(Page images and extracted text)

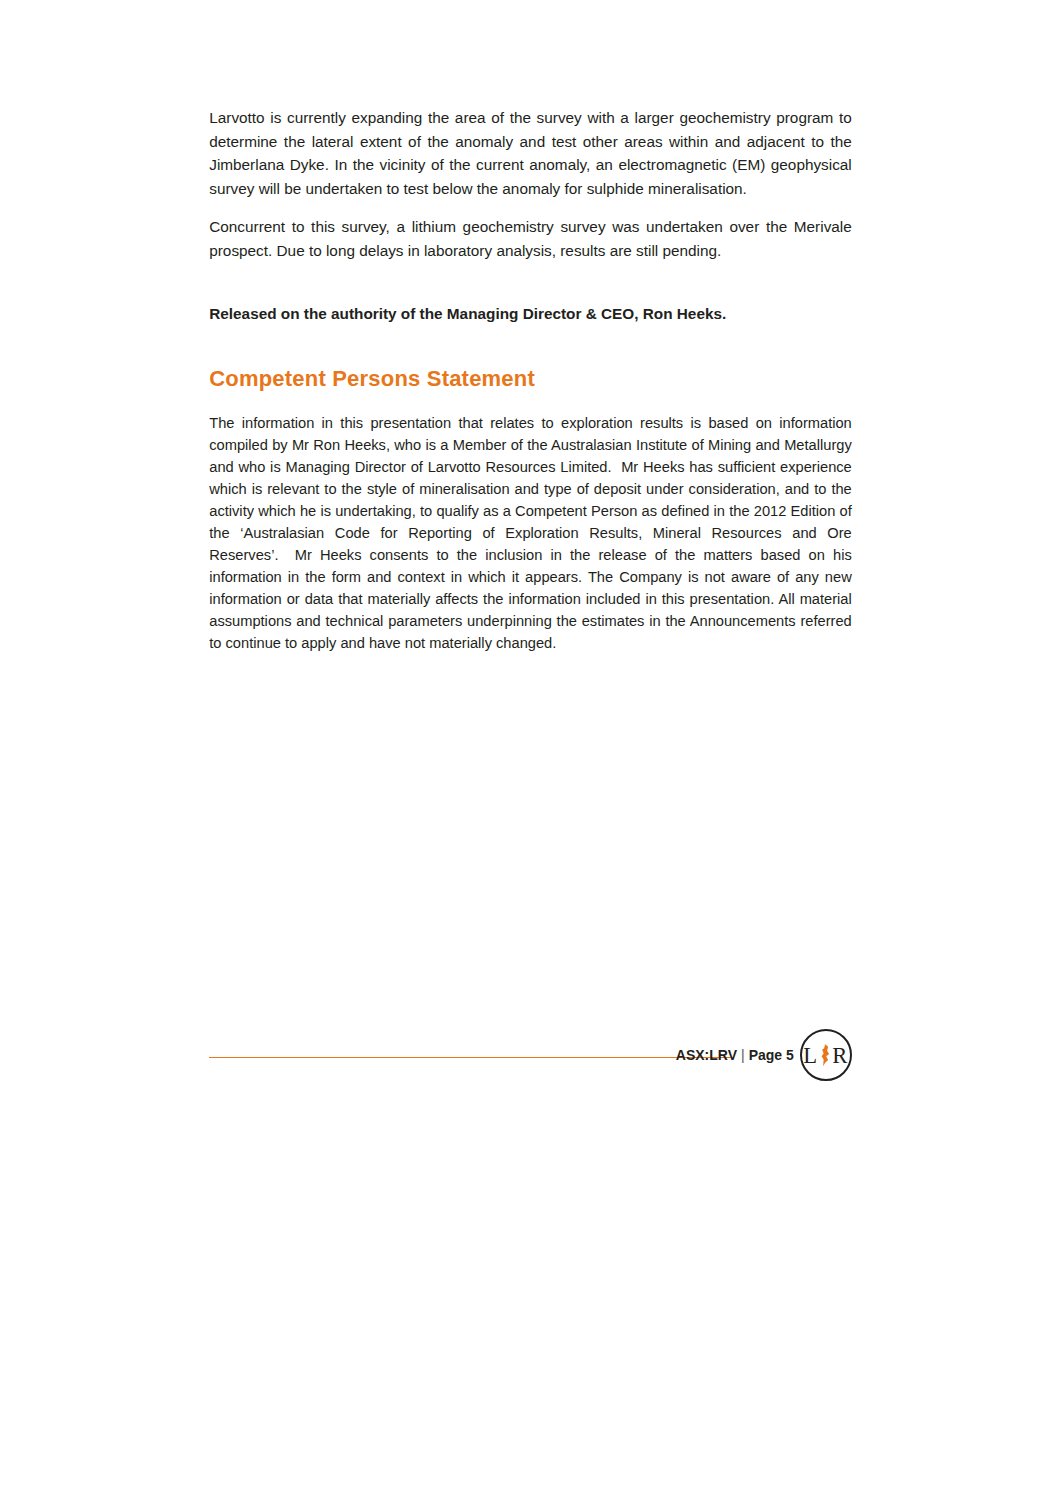Larvotto is currently expanding the area of the survey with a larger geochemistry program to determine the lateral extent of the anomaly and test other areas within and adjacent to the Jimberlana Dyke. In the vicinity of the current anomaly, an electromagnetic (EM) geophysical survey will be undertaken to test below the anomaly for sulphide mineralisation.
Concurrent to this survey, a lithium geochemistry survey was undertaken over the Merivale prospect. Due to long delays in laboratory analysis, results are still pending.
Released on the authority of the Managing Director & CEO, Ron Heeks.
Competent Persons Statement
The information in this presentation that relates to exploration results is based on information compiled by Mr Ron Heeks, who is a Member of the Australasian Institute of Mining and Metallurgy and who is Managing Director of Larvotto Resources Limited. Mr Heeks has sufficient experience which is relevant to the style of mineralisation and type of deposit under consideration, and to the activity which he is undertaking, to qualify as a Competent Person as defined in the 2012 Edition of the ‘Australasian Code for Reporting of Exploration Results, Mineral Resources and Ore Reserves’. Mr Heeks consents to the inclusion in the release of the matters based on his information in the form and context in which it appears. The Company is not aware of any new information or data that materially affects the information included in this presentation. All material assumptions and technical parameters underpinning the estimates in the Announcements referred to continue to apply and have not materially changed.
ASX:LRV|Page 5
L R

§ Action item
Take the line containing "Competent Persons Statement" as the start and the last line of the data as the end, and reproduce that range exactly.

§ Solution
Competent Persons Statement
The information in this presentation that relates to exploration results is based on information compiled by Mr Ron Heeks, who is a Member of the Australasian Institute of Mining and Metallurgy and who is Managing Director of Larvotto Resources Limited. Mr Heeks has sufficient experience which is relevant to the style of mineralisation and type of deposit under consideration, and to the activity which he is undertaking, to qualify as a Competent Person as defined in the 2012 Edition of the ‘Australasian Code for Reporting of Exploration Results, Mineral Resources and Ore Reserves’. Mr Heeks consents to the inclusion in the release of the matters based on his information in the form and context in which it appears. The Company is not aware of any new information or data that materially affects the information included in this presentation. All material assumptions and technical parameters underpinning the estimates in the Announcements referred to continue to apply and have not materially changed.
ASX:LRV|Page 5
L R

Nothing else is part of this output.